La reacción fue rápida.

“Esto es totalmente inaceptable. Biden prometió recibir a los inmigrantes y las personas votaron por él en base a esa promesa”, comentó en un tweet la representante Alexandria Ocasio Cortez.   “Mantener las políticas xenofóbicas y racistas de la administración Trump, incluyendo el históricamente bajo tope de refugiados está completamente mal. Cumpla su promesa”.

Eso dejó una marca, en unas cuantas horas, la Casa Blanca mostró indicios de que Biden iba a revertir su postura nuevamente e incrementó el tope de refugiados a un número no especificado que dará a conocer el 15 de mayo.

Es triste que las políticas oficiales de Estados Unidos se decidan en base a quién se está consintiendo y si consideran a los inmigrantes como una amenaza o como los describió recientemente el ex presidente George W. Bush, “un bien definitivo para Estados Unidos”.
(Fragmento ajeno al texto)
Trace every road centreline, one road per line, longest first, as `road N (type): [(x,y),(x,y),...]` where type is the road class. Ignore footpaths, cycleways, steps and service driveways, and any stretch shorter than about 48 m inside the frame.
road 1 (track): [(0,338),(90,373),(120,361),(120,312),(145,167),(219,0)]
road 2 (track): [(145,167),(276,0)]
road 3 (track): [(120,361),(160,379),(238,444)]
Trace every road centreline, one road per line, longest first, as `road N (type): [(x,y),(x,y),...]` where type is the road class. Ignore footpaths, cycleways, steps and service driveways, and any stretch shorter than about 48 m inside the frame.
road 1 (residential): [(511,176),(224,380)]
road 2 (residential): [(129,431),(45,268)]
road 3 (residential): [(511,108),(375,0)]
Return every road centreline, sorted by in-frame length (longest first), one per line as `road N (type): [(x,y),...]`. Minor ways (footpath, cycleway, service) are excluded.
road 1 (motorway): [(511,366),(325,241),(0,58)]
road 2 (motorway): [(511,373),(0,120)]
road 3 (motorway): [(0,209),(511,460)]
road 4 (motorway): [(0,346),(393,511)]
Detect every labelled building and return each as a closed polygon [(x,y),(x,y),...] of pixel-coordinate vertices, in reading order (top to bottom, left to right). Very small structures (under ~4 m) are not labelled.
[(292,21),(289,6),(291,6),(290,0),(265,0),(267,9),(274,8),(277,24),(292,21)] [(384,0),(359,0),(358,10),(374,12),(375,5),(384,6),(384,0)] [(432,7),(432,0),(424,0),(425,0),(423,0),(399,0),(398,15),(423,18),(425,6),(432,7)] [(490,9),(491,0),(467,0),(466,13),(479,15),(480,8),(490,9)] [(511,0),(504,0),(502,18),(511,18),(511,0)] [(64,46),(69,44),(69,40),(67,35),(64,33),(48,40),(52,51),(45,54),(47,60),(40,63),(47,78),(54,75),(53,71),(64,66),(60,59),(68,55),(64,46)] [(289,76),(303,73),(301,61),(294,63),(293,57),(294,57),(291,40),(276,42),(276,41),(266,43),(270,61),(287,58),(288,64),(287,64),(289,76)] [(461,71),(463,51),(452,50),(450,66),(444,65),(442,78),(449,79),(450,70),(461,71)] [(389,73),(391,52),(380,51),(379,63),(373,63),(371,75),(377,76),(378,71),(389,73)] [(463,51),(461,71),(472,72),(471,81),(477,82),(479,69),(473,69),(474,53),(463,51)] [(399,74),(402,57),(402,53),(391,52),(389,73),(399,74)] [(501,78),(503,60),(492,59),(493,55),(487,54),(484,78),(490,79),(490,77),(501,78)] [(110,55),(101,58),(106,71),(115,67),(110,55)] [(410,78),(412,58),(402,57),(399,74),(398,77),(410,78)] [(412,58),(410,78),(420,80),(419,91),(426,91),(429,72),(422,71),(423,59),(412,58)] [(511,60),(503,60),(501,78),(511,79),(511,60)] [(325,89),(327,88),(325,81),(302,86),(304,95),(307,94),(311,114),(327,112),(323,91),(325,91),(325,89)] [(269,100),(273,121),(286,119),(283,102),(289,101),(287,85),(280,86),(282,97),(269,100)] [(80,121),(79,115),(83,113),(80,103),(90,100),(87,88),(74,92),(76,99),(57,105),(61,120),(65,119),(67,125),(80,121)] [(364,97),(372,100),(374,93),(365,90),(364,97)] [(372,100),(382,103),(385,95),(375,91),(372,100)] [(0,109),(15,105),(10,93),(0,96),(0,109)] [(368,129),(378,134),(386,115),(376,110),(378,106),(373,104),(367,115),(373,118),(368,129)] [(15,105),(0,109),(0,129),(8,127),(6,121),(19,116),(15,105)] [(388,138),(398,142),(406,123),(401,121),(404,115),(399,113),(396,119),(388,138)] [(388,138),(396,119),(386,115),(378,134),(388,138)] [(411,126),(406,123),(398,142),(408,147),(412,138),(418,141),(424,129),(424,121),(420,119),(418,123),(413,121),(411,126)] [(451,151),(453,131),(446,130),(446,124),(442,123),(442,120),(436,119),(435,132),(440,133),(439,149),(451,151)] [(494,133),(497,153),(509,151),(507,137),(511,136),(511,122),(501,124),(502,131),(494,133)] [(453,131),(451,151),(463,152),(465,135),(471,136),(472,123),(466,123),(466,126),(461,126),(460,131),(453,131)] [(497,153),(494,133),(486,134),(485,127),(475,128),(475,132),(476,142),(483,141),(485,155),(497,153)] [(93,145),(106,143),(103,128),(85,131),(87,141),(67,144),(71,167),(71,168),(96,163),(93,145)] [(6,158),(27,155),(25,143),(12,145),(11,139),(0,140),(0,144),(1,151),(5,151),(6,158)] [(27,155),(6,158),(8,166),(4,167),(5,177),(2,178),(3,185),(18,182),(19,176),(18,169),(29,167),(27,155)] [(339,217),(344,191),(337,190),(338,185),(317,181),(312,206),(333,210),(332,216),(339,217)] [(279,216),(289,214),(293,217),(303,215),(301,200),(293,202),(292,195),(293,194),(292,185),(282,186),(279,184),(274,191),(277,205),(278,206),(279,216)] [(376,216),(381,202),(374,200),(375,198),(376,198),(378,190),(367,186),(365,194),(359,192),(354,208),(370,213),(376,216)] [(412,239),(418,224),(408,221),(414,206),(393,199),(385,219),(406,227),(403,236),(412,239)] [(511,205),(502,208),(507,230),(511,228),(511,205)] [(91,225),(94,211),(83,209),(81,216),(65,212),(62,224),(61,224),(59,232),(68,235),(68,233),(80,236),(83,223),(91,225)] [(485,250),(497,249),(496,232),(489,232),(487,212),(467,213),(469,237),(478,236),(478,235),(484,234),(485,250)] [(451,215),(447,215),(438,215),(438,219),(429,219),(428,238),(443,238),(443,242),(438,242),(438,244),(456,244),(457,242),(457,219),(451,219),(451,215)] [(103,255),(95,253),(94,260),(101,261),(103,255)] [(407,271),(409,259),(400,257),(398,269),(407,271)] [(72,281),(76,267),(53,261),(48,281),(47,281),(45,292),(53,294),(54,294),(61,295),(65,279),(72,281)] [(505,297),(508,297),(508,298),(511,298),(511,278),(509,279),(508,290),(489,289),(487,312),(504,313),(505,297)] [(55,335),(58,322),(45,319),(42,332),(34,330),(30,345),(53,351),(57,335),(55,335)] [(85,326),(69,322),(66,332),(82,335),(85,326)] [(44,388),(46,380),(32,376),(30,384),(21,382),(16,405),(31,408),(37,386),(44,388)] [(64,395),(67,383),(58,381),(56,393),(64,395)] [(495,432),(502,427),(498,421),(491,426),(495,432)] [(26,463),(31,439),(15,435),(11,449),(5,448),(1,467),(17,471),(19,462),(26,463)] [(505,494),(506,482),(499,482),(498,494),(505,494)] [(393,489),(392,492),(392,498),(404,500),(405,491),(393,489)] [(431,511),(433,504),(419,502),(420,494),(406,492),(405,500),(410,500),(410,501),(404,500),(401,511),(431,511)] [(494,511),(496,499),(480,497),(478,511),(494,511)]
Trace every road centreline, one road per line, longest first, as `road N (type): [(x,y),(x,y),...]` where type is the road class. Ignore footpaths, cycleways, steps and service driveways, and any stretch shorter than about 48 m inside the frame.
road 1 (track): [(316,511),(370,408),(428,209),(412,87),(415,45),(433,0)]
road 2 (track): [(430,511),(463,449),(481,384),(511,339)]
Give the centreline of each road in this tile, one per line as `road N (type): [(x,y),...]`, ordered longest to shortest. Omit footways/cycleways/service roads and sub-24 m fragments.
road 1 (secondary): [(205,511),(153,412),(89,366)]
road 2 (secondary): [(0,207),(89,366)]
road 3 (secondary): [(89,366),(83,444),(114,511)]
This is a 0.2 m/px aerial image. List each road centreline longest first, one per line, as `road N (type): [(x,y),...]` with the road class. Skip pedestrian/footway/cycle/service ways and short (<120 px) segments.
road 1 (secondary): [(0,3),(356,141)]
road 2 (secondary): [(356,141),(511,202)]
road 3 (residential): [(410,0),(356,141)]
Biden cree que puede hablarle a los dos grupos. Pero en realidad, habla con rodeos.

Como nieto de un inmigrante mexicano que llegó aquí durante la Revolución Mexicana, legalmente, justo al igual que muchos de nuestros padres y abuelos, debido a que mayormente uno no podía llegar ilegalmente hasta después de 1924. Estoy de acuerdo con Bush y otros que consideran la inmigración como un bien.

Yo iría más lejos. El hecho es que este país tiene la habilidad para transformarse y aceptar lo que desecha el mundo, lo que la poeta Emma Lazarus describió como “los desdichados rechazados”, y con una varita mágica los convierte en oro.

Esta no es sólo la mejor política de Estados Unidos, sino es todo el punto de vista de Estados Unidos.